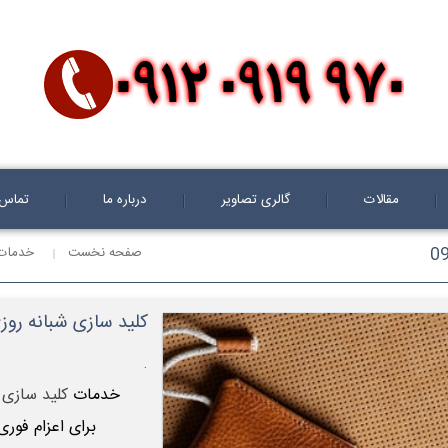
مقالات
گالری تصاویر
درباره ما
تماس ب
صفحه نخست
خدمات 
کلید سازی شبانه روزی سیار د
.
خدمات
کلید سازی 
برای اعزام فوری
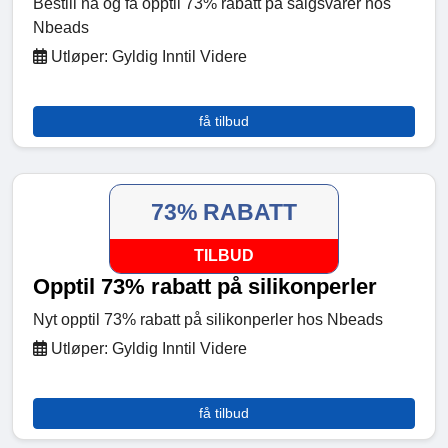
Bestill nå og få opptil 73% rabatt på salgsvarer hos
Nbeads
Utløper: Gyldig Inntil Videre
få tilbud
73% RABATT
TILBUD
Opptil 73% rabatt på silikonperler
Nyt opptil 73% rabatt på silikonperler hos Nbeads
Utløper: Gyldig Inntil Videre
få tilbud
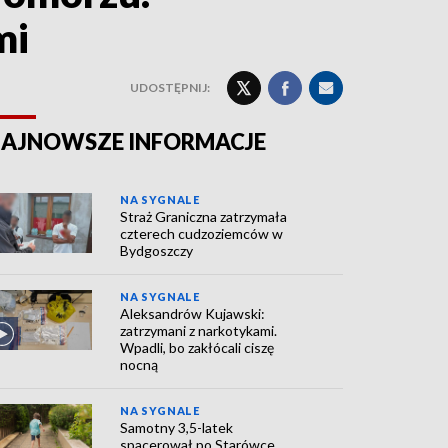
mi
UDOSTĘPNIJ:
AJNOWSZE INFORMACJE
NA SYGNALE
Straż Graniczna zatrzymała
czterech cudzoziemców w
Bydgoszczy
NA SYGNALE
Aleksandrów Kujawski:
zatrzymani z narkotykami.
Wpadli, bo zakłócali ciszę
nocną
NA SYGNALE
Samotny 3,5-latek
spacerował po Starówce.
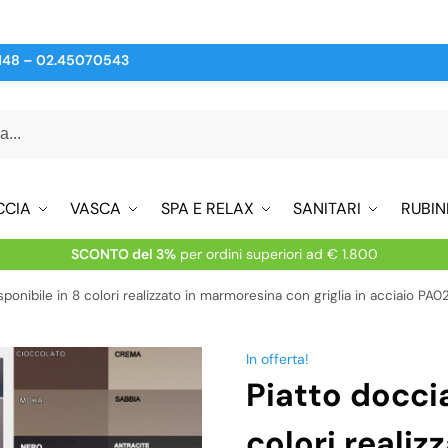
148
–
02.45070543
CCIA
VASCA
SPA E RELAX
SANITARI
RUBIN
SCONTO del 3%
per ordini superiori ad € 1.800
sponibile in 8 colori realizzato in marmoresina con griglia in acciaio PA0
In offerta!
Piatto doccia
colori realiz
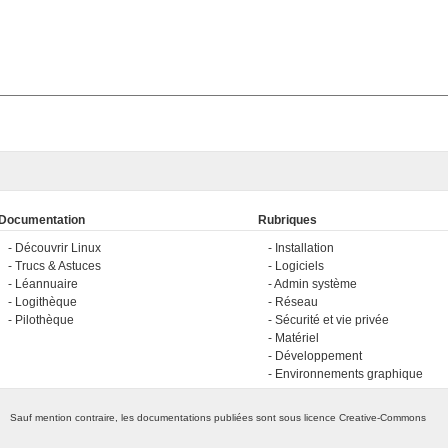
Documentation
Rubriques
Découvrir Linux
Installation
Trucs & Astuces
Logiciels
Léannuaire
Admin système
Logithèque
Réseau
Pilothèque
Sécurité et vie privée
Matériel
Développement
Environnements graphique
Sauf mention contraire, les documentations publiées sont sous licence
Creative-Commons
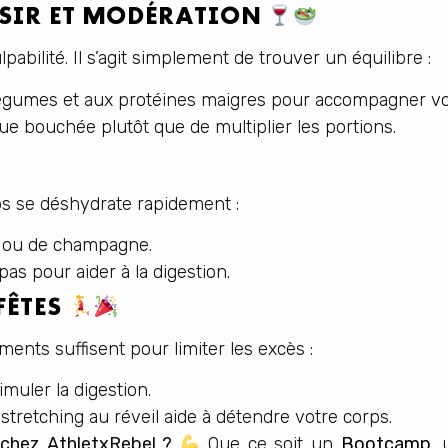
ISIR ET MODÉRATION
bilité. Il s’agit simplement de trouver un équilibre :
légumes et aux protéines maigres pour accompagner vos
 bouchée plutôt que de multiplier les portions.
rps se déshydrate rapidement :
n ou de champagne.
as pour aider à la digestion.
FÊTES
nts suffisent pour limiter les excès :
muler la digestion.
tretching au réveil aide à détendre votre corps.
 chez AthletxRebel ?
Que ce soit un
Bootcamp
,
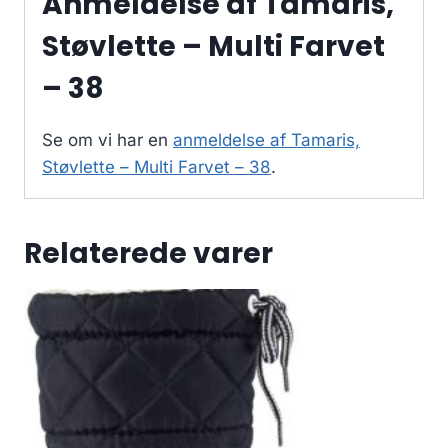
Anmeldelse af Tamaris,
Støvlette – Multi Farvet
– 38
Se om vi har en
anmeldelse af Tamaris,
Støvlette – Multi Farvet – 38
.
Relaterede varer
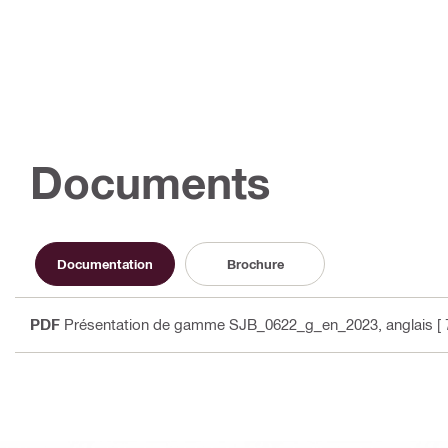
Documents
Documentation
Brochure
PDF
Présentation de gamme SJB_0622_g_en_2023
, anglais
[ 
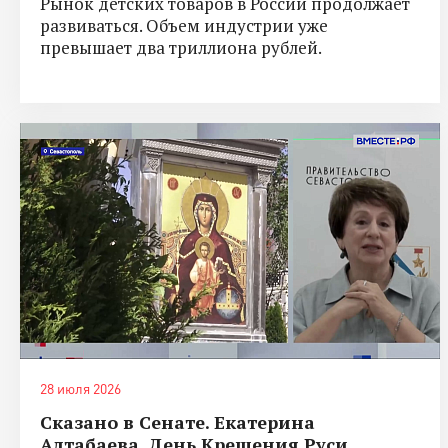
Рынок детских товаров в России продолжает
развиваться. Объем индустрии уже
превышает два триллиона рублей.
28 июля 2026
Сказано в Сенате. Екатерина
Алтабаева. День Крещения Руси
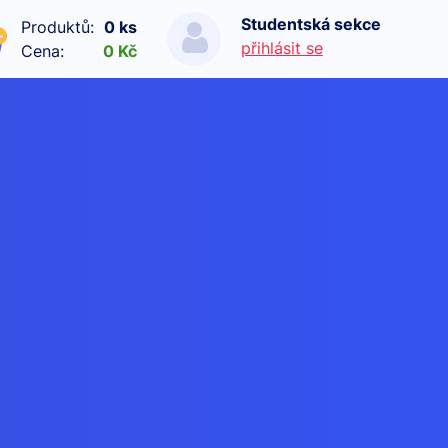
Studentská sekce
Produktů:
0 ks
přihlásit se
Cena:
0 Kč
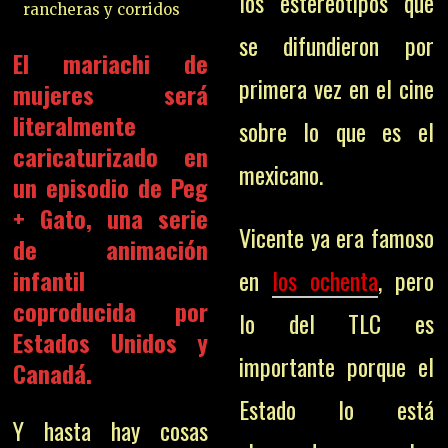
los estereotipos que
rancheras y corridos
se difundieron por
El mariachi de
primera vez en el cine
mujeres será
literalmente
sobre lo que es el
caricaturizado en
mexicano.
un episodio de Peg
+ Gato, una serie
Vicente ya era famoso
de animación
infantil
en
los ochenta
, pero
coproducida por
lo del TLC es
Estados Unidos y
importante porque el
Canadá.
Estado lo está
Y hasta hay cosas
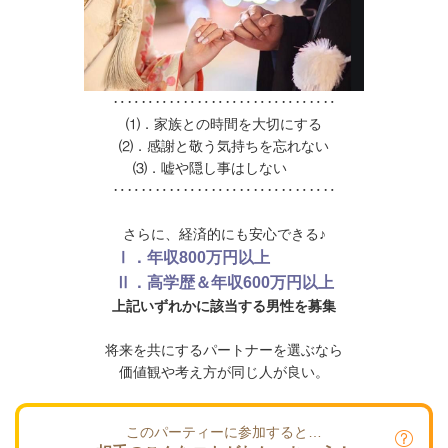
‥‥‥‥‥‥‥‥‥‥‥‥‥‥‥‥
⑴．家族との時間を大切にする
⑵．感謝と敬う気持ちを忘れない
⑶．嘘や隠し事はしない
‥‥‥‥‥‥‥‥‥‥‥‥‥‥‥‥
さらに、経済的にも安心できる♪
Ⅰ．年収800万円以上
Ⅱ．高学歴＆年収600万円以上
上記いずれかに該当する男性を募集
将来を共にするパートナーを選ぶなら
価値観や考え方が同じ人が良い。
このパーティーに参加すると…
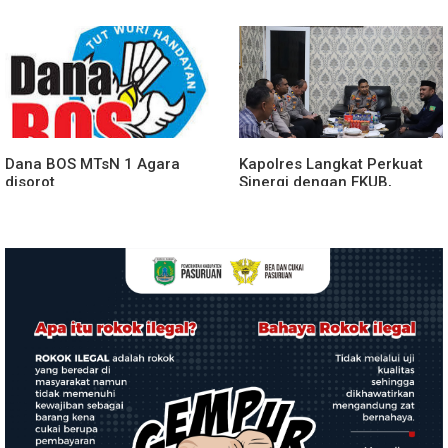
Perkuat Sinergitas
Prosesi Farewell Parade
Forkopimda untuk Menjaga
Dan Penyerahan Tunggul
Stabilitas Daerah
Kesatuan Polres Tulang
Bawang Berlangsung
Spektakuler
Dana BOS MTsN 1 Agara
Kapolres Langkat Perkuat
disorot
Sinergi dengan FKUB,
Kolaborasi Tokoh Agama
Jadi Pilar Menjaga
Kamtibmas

━━━━

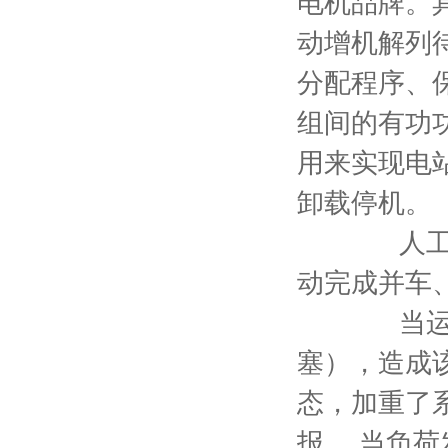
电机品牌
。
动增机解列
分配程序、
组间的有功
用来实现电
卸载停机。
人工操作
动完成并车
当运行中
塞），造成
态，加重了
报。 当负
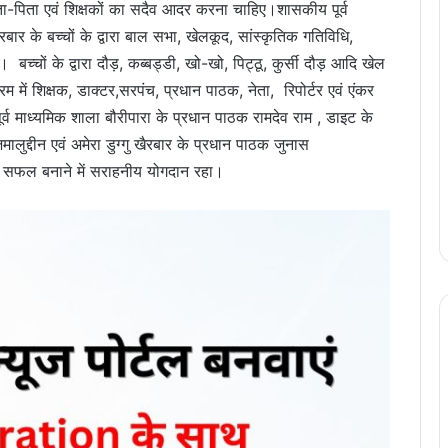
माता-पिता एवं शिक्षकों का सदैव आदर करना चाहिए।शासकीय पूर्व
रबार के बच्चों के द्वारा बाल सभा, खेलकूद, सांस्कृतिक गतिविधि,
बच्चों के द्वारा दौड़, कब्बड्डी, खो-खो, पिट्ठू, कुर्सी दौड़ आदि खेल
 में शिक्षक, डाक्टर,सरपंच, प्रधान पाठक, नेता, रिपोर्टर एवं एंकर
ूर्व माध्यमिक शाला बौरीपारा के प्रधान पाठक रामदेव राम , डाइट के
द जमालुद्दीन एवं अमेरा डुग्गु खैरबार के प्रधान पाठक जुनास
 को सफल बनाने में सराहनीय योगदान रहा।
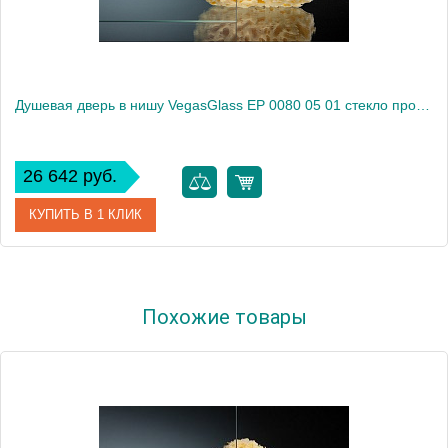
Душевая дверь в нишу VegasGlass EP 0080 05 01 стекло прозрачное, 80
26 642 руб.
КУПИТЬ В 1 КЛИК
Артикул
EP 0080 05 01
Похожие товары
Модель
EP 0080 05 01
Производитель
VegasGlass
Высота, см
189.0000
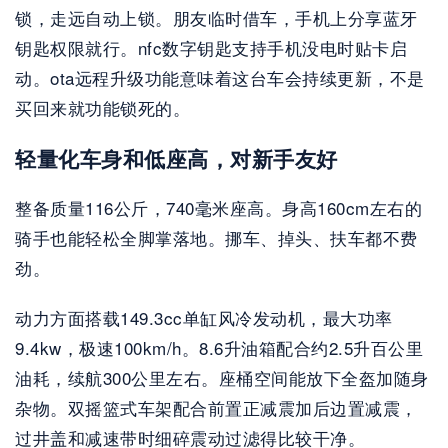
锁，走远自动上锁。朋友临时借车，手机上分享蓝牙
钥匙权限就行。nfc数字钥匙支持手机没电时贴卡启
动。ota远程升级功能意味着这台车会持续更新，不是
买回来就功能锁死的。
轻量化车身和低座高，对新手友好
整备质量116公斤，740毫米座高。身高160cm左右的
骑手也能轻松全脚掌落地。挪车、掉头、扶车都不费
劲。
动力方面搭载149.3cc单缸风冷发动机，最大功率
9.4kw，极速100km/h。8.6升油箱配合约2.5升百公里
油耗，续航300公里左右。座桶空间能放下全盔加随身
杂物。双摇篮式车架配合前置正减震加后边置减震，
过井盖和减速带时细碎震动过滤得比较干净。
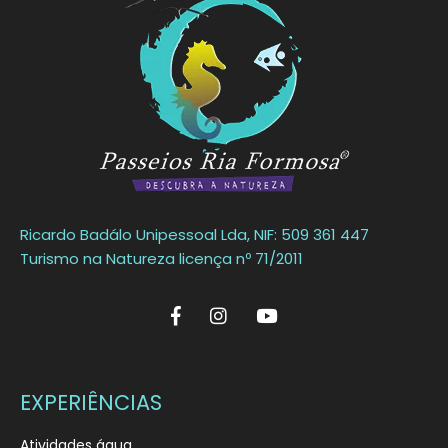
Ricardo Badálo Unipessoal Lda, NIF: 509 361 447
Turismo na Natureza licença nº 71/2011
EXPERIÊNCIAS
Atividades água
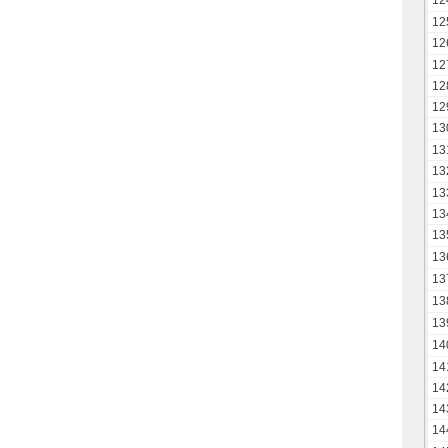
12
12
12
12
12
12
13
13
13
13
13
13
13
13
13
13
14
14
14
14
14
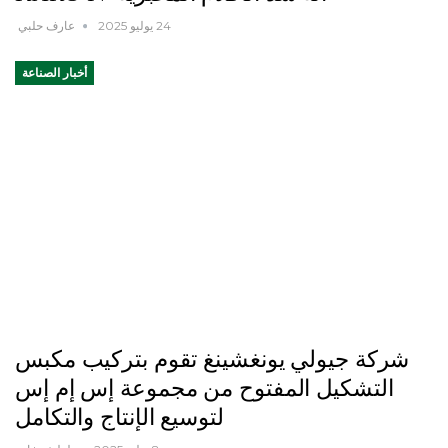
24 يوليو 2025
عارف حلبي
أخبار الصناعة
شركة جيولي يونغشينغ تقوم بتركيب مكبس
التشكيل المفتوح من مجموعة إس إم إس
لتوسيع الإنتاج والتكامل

━━━━

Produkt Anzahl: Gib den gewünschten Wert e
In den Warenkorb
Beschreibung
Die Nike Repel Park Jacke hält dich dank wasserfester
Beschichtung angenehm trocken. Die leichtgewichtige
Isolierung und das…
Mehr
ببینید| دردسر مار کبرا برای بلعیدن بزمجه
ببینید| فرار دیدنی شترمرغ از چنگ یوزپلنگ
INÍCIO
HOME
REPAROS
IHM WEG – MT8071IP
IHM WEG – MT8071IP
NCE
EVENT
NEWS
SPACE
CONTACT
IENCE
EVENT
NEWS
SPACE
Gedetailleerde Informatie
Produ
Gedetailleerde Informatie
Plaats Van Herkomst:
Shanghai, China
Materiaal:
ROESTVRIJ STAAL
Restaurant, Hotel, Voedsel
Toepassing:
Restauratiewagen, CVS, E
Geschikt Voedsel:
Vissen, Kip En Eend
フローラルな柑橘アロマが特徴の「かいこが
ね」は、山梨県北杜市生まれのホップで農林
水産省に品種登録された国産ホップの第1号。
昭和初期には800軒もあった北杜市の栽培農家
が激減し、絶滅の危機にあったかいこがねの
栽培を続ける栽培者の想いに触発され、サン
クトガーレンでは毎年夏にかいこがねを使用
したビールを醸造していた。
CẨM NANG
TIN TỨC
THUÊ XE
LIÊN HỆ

━━━━

Copy word for word only the lines above from the one with "EXPERIÊNCIAS" through the one with "لتوسيع الإنتاج والتكامل". Leave pictures out.

EXPERIÊNCIAS
Atividades água
12
12
12
12
12
12
13
13
13
13
13
13
13
13
13
13
14
14
14
14
14
24 يوليو 2025
عارف حلبي
أخبار الصناعة
شركة جيولي يونغشينغ تقوم بتركيب مكبس
التشكيل المفتوح من مجموعة إس إم إس
لتوسيع الإنتاج والتكامل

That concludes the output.